Porchlight

Words by Isabel Williams

Photograph by Jake Dicks

In releasing their debut EP, Porchlight demonstrate how a band’s chosen name can so perfectly encapsulate the essence of their music. ‘Wives Tales & Hymns of the Earth’ is the aural equivalent to wandering a long road with only the gleam of some small, cold light to guide you in the distance. Each track is searching and uncertain, melting into the next,introducing new bends in this ever unfolding journey.

As I listen to the EP in my family’s moving car, headphones clamped over my ears, the shifting pattern of streetlights framed in the window is granted a new sense of gravitas. Rather than being defined as singular forms, each track twists and moves like a living thing, transitioning between new tempos and melodies with a certain gritty fluidity.

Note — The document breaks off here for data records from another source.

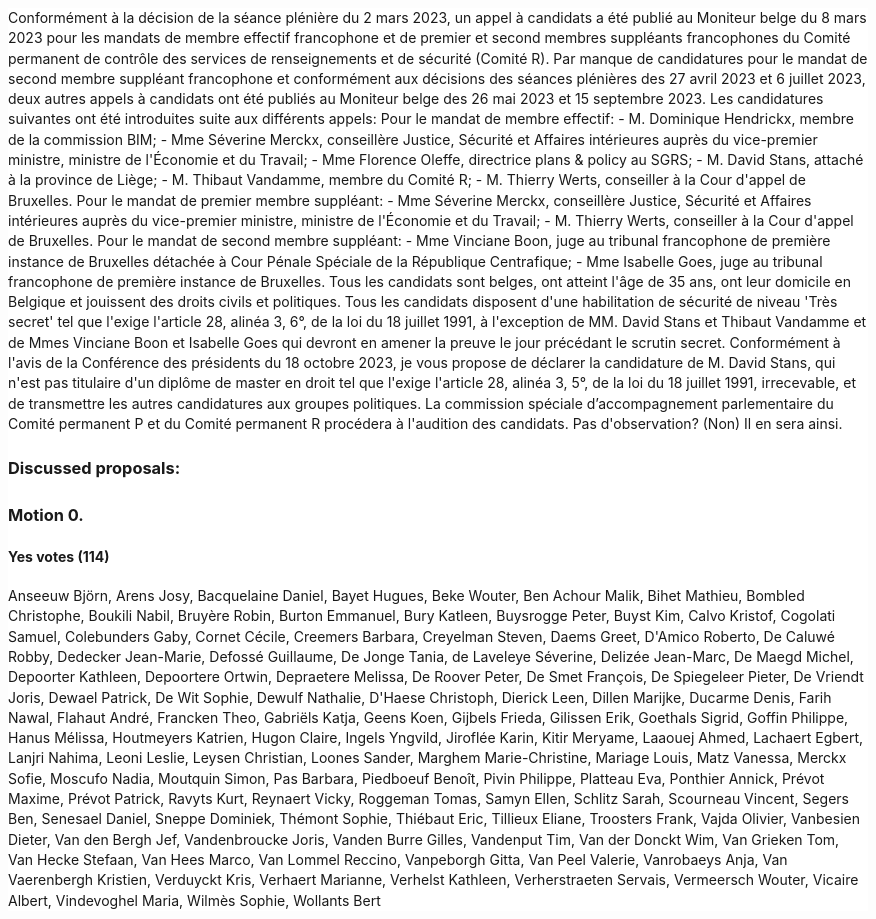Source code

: Conformément à la décision de la séance plénière du 2 mars 2023, un appel à candidats a été publié au Moniteur belge du 8 mars 2023 pour les mandats de membre effectif francophone et de premier et second membres suppléants francophones du Comité permanent de contrôle des services de renseignements et de sécurité (Comité R). Par manque de candidatures pour le mandat de second membre suppléant francophone et conformément aux décisions des séances plénières des 27 avril 2023 et 6 juillet 2023, deux autres appels à candidats ont été publiés au Moniteur belge des 26 mai 2023 et 15 septembre 2023. Les candidatures suivantes ont été introduites suite aux différents appels: Pour le mandat de membre effectif: - M. Dominique Hendrickx, membre de la commission BIM; - Mme Séverine Merckx, conseillère Justice, Sécurité et Affaires intérieures auprès du vice-premier ministre, ministre de l'Économie et du Travail; - Mme Florence Oleffe, directrice plans & policy au SGRS; - M. David Stans, attaché à la province de Liège; - M. Thibaut Vandamme, membre du Comité R; - M. Thierry Werts, conseiller à la Cour d'appel de Bruxelles. Pour le mandat de premier membre suppléant: - Mme Séverine Merckx, conseillère Justice, Sécurité et Affaires intérieures auprès du vice-premier ministre, ministre de l'Économie et du Travail; - M. Thierry Werts, conseiller à la Cour d'appel de Bruxelles. Pour le mandat de second membre suppléant: - Mme Vinciane Boon, juge au tribunal francophone de première instance de Bruxelles détachée à Cour Pénale Spéciale de la République Centrafique; - Mme Isabelle Goes, juge au tribunal francophone de première instance de Bruxelles. Tous les candidats sont belges, ont atteint l'âge de 35 ans, ont leur domicile en Belgique et jouissent des droits civils et politiques. Tous les candidats disposent d'une habilitation de sécurité de niveau 'Très secret' tel que l'exige l'article 28, alinéa 3, 6°, de la loi du 18 juillet 1991, à l'exception de MM. David Stans et Thibaut Vandamme et de Mmes Vinciane Boon et Isabelle Goes qui devront en amener la preuve le jour précédant le scrutin secret. Conformément à l'avis de la Conférence des présidents du 18 octobre 2023, je vous propose de déclarer la candidature de M. David Stans, qui n'est pas titulaire d'un diplôme de master en droit tel que l'exige l'article 28, alinéa 3, 5°, de la loi du 18 juillet 1991, irrecevable, et de transmettre les autres candidatures aux groupes politiques. La commission spéciale d’accompagnement parlementaire du Comité permanent P et du Comité permanent R procédera à l'audition des candidats. Pas d'observation? (Non) Il en sera ainsi.



### Discussed proposals:

### Motion 0.

#### Yes votes (114)

Anseeuw Björn, Arens Josy, Bacquelaine Daniel, Bayet Hugues, Beke Wouter, Ben Achour Malik, Bihet Mathieu, Bombled Christophe, Boukili Nabil, Bruyère Robin, Burton Emmanuel, Bury Katleen, Buysrogge Peter, Buyst Kim, Calvo Kristof, Cogolati Samuel, Colebunders Gaby, Cornet Cécile, Creemers Barbara, Creyelman Steven, Daems Greet, D'Amico Roberto, De Caluwé Robby, Dedecker Jean-Marie, Defossé Guillaume, De Jonge Tania, de Laveleye Séverine, Delizée Jean-Marc, De Maegd Michel, Depoorter Kathleen, Depoortere Ortwin, Depraetere Melissa, De Roover Peter, De Smet François, De Spiegeleer Pieter, De Vriendt Joris, Dewael Patrick, De Wit Sophie, Dewulf Nathalie, D'Haese Christoph, Dierick Leen, Dillen Marijke, Ducarme Denis, Farih Nawal, Flahaut André, Francken Theo, Gabriëls Katja, Geens Koen, Gijbels Frieda, Gilissen Erik, Goethals Sigrid, Goffin Philippe, Hanus Mélissa, Houtmeyers Katrien, Hugon Claire, Ingels Yngvild, Jiroflée Karin, Kitir Meryame, Laaouej Ahmed, Lachaert Egbert, Lanjri Nahima, Leoni Leslie, Leysen Christian, Loones Sander, Marghem Marie-Christine, Mariage Louis, Matz Vanessa, Merckx Sofie, Moscufo Nadia, Moutquin Simon, Pas Barbara, Piedboeuf Benoît, Pivin Philippe, Platteau Eva, Ponthier Annick, Prévot Maxime, Prévot Patrick, Ravyts Kurt, Reynaert Vicky, Roggeman Tomas, Samyn Ellen, Schlitz Sarah, Scourneau Vincent, Segers Ben, Senesael Daniel, Sneppe Dominiek, Thémont Sophie, Thiébaut Eric, Tillieux Eliane, Troosters Frank, Vajda Olivier, Vanbesien Dieter, Van den Bergh Jef, Vandenbroucke Joris, Vanden Burre Gilles, Vandenput Tim, Van der Donckt Wim, Van Grieken Tom, Van Hecke Stefaan, Van Hees Marco, Van Lommel Reccino, Vanpeborgh Gitta, Van Peel Valerie, Vanrobaeys Anja, Van Vaerenbergh Kristien, Verduyckt Kris, Verhaert Marianne, Verhelst Kathleen, Verherstraeten Servais, Vermeersch Wouter, Vicaire Albert, Vindevoghel Maria, Wilmès Sophie, Wollants Bert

As the first track ‘For Monday’ blasts from my headphones, my family hiss at me to turn the volume down. Whilst its initial impression is one of chaos, the clashing drums and screeching guitar are deftly interwoven: there is a deeply embedded rhythm underneath it all. As one track folds into the next, it becomes apparent that this grounded quality is due in part to the resonant vocals of lead singer Sam Crees. There is a pronounced heaviness to his voice that calls to mind the gothic singing of Pete Murphy, albeit with less drawl and more firmness, a sound that makes the band’s post-punk influences apparent.

‘Spin Doctor’ spirals from regularity into something quickened and panicked, instruments withdrawing before being flung back into the song with full-blown force. This fluctuating push and pull of melodies is carried through into ‘Blue Chalk’; a melancholy, reflective track that introduces pining strings and soft harmonies. The lyrics “it’s warmer, it’s colder” seem to encapsulate the track’s ever-changing musical essence.

The EP spirals towards something resembling an ending with the fumbling drums and guitar of ‘Noel’, which shifts for just a moment into a humming, electric tranquillity. The collective emotional weight of the EP comes to rest on the final track ‘Shhrrp’, during which Crees’ singing becomes a desperate monologue, his words tumbling out of his mouth like stones conjured from the back of his breathless throat. The rumbling note of an electric guitar reverberates out into static, indecipherable whispers mingling for a few seconds before fading into oblivion.